PROBLEM TO SOLVE :: Identify every line below that contains the word "workflow", matching case exactly, and copy each of those lines in full.

(Items from a dataset)
|---|

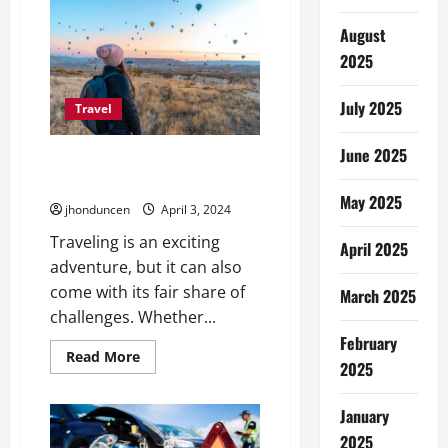
Comfort:
A
Guide
August
to
2025
Kenya’s
Safari
Accommodation
Options
July 2025
Travel
June 2025
Essential Traveling Tips for A
Smooth Journey
May 2025
jhonduncen
April 3, 2024
Traveling is an exciting
April 2025
adventure, but it can also
come with its fair share of
March 2025
challenges. Whether...
February
Read
Read More
2025
more
about
Essential
Traveling
January
Tips
2025
for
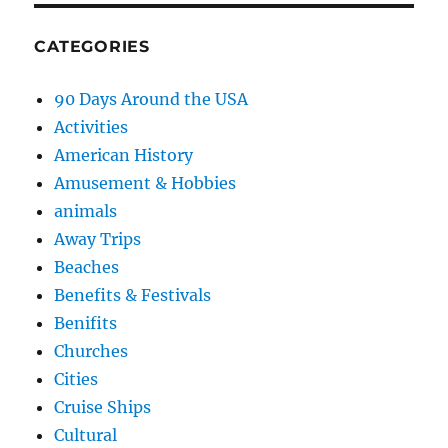
CATEGORIES
90 Days Around the USA
Activities
American History
Amusement & Hobbies
animals
Away Trips
Beaches
Benefits & Festivals
Benifits
Churches
Cities
Cruise Ships
Cultural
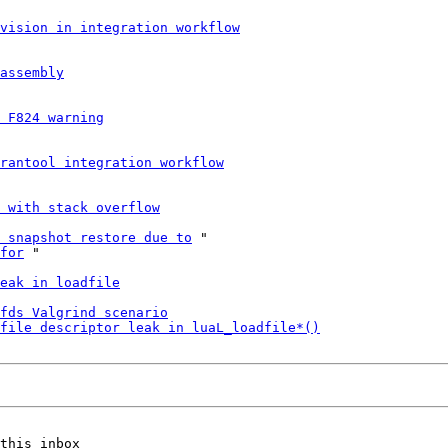
vision in integration workflow
assembly
 F824 warning
rantool integration workflow
e with stack overflow
 snapshot restore due to
 "

for
 "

|---|

ANSWER AREA ::
vision in integration workflow
rantool integration workflow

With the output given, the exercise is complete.